◆ ABOUT THIS EXERCISE ◆
Pull out every line of the material below that contains the string "Reading". Matching is case-sensitive.

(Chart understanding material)
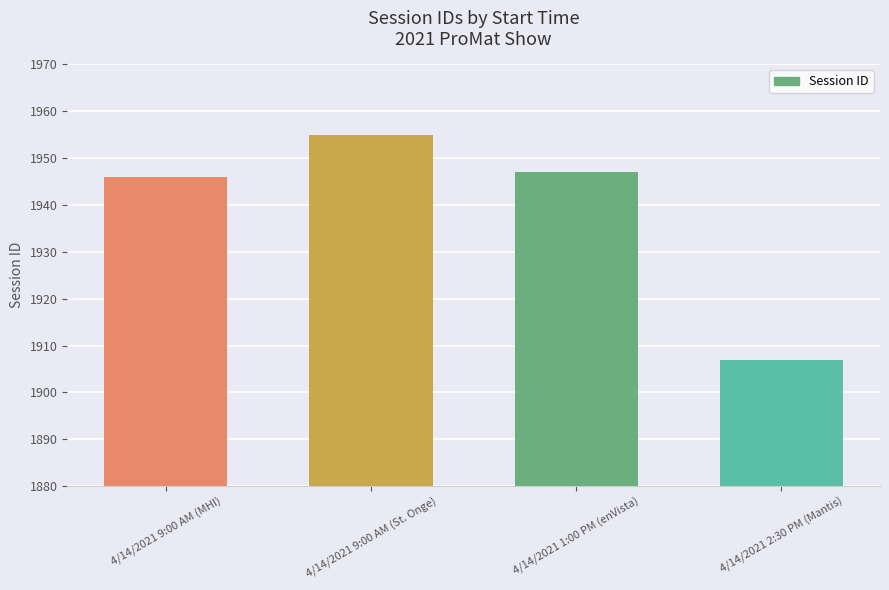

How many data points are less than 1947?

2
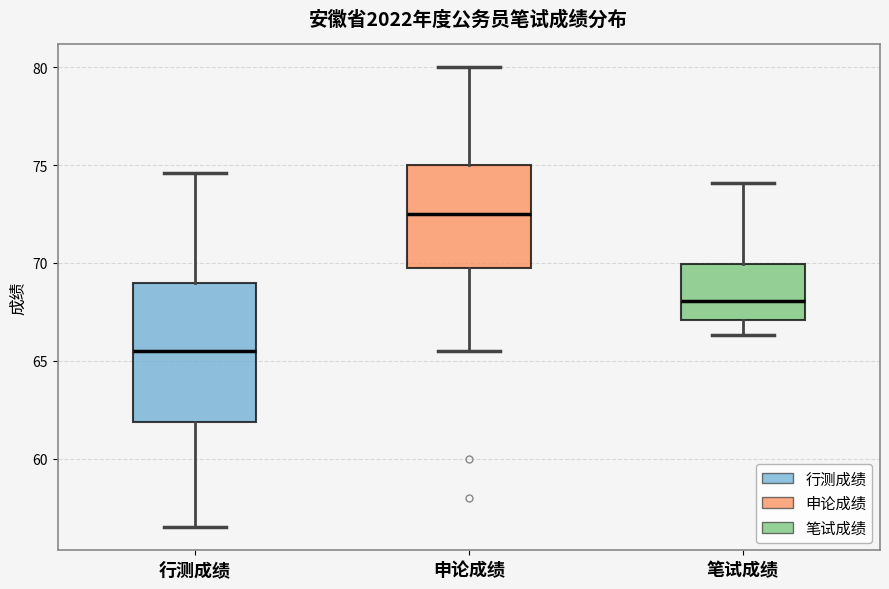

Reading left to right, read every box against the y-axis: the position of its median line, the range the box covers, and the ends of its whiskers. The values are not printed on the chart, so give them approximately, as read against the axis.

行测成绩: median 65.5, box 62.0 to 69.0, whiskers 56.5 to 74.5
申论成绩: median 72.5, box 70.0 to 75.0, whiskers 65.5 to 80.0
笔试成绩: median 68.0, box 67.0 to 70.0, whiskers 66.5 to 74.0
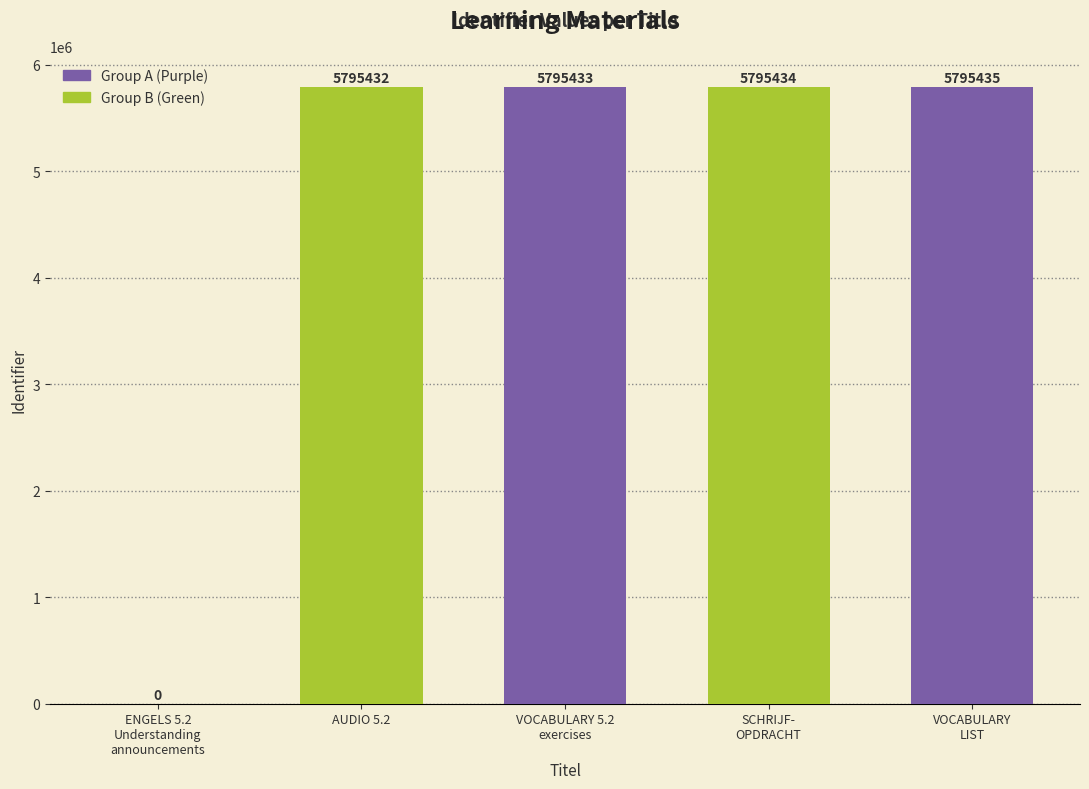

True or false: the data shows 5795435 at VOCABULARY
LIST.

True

---

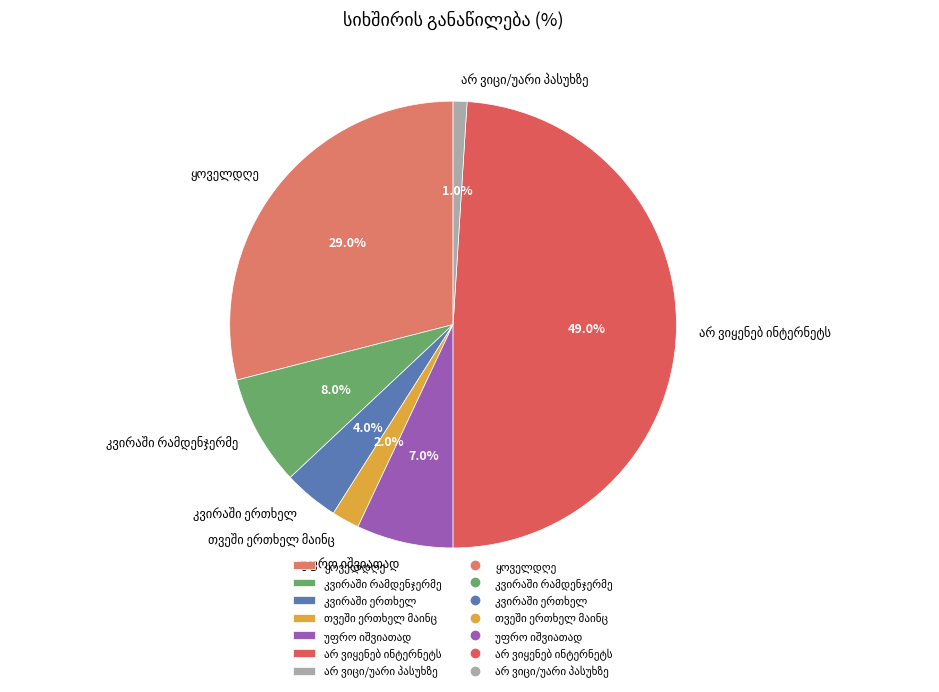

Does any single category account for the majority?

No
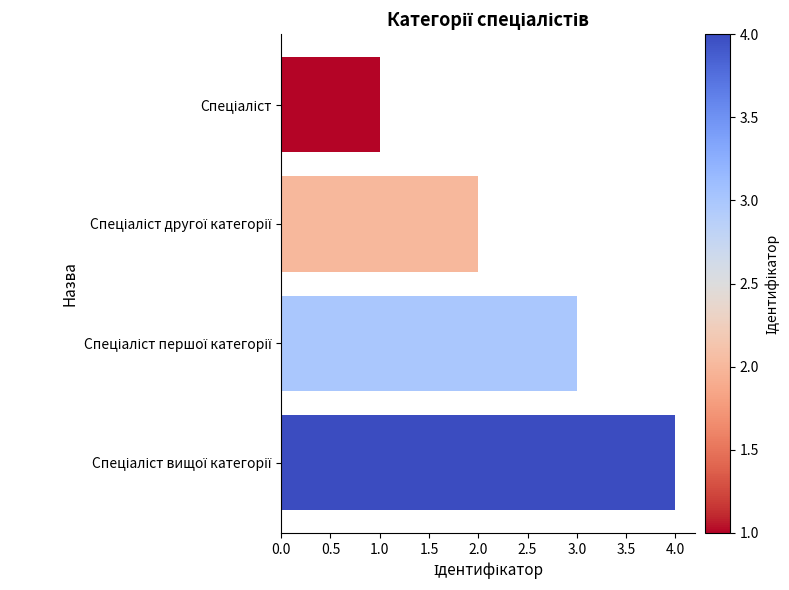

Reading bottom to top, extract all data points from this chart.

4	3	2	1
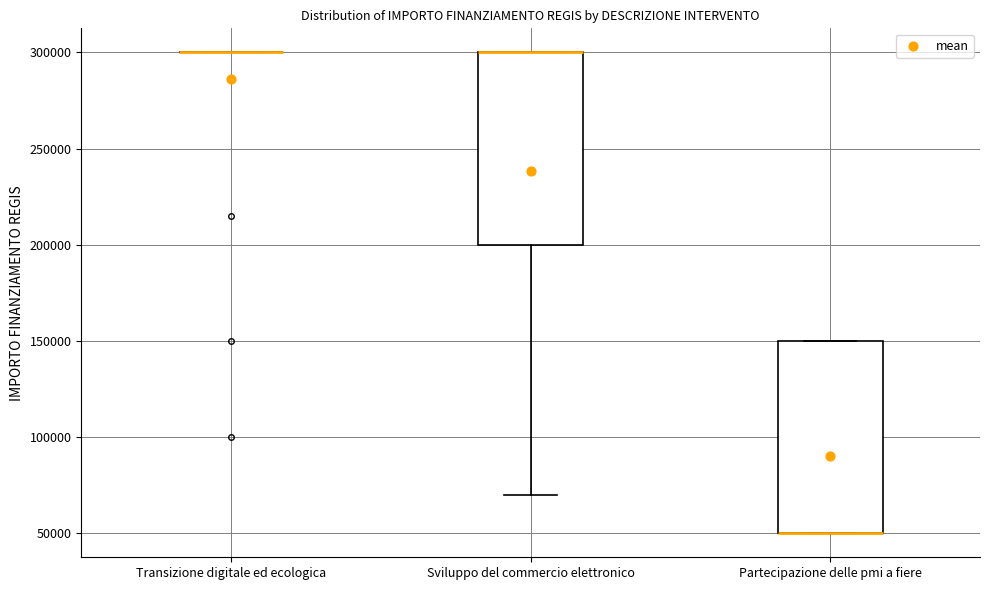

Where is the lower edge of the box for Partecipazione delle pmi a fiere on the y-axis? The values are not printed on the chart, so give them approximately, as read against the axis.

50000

◆ SOLUTION FOR THIS PROBLEM ◆
Reading left to right, read every box against the y-axis: the position of its median line, the range the box covers, and the ends of its whiskers. The values are not printed on the chart, so give them approximately, as read against the axis.
Reading bottom to top, extract all data points from this chart.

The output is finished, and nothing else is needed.